Is radiology’s workforce shortage really just a matter of “geographic inconvenience?” A new report suggests that job shortages are mostly isolated to areas that radiologists consider to be less desirable geographically, where “zombie jobs” go unfilled for months.
The workforce shortage in radiology (and healthcare for that matter) has become a common refrain, especially since the COVID-19 pandemic.
- Exam volumes are rising steadily with an aging population, but the radiology workforce remains static.
At least, that’s how the story goes. But a new study from RadBoard.io challenges that narrative, claiming that many radiologist openings are going unfilled because they are in geographically undesirable areas.
- RadBoard’s Kirill Lopatin analyzed 20.8k job postings in the U.S. over 78 days that represented 11k unique job ads (at least 47% of ads were just re-posts of the same role, but the number is probably much higher).
The study found that of the postings with complete “lifespans” (from initial posting to deactivation)…
- 25% were filled in less than one week, and another 12% in 7-14 days.
- 28% took 31-60 days to fill.
- 2.3% took 61-90 days (and maybe even longer).
So nearly one-third of radiology job ads were open longer than a month, leading RadBoard to conclude that radiology didn’t have a single fill rate for open positions – “it has two markets layered on top of each other.”
- RadBoard called radiologist job ads open for more than 60 days “zombie jobs,” with some markets having higher “stuck rates” as calculated by ads open longer than 60 days divided by total open job ads.

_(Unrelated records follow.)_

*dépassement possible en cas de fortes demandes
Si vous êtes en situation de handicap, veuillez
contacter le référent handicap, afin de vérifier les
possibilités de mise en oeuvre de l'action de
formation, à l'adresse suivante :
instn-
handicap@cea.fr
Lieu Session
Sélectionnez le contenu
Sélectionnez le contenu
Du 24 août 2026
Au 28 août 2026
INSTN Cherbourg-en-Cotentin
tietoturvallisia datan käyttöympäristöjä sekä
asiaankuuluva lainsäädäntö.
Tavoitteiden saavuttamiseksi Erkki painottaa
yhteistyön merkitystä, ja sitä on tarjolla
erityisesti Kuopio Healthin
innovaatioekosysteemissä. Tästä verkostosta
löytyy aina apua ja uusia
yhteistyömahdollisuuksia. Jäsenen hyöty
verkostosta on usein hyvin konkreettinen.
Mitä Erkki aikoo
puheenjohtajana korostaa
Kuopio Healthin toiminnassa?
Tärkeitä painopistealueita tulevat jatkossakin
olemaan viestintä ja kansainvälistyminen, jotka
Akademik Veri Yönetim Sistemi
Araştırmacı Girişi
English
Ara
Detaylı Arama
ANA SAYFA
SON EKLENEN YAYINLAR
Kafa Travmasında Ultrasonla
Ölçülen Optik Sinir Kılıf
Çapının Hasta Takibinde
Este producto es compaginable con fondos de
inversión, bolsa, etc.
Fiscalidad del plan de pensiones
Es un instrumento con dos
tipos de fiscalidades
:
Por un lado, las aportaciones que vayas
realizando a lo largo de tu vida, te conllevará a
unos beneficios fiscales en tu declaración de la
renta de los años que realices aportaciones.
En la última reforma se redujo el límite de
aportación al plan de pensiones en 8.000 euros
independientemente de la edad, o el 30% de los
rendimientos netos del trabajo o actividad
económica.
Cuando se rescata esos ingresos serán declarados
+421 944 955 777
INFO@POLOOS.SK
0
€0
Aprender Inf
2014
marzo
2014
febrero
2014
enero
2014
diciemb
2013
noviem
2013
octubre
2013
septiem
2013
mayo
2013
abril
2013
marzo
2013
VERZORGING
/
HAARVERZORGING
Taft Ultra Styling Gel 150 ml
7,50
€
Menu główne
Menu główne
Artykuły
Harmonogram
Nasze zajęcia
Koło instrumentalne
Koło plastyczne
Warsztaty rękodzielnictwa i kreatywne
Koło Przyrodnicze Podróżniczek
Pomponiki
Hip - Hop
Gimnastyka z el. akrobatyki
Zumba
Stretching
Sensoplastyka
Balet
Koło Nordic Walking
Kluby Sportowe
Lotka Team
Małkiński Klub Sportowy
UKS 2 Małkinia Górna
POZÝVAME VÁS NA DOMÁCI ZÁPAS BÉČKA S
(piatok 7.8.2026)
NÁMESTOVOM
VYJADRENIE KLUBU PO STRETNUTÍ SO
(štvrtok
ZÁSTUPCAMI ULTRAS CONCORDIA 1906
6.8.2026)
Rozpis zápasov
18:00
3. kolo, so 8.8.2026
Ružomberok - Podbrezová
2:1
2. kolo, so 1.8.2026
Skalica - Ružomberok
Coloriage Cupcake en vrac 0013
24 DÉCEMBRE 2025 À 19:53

States with the worst job markets by stuck rate included Nebraska (68%), Minnesota (41%), and Washington state (35%).
- At the other end of the spectrum were Florida (18%), Texas (15%), and New York (14%).
This led RadBoard to conclude that the radiologist shortage was not a national problem – it was concentrated in areas where radiologists didn’t want to live.
- Also, jobs in stuck markets paid $175k less than those in faster-cycling markets ($550k vs. $725k) – the opposite of what might be expected in a scarce market.
The Takeaway
The new numbers offer an eye-opening look at the narrative around the radiologist shortage, indicating that it may be more nuanced than previously thought. And the subtext to the data hints at the divide in U.S. healthcare between rural areas and metropolitan regions.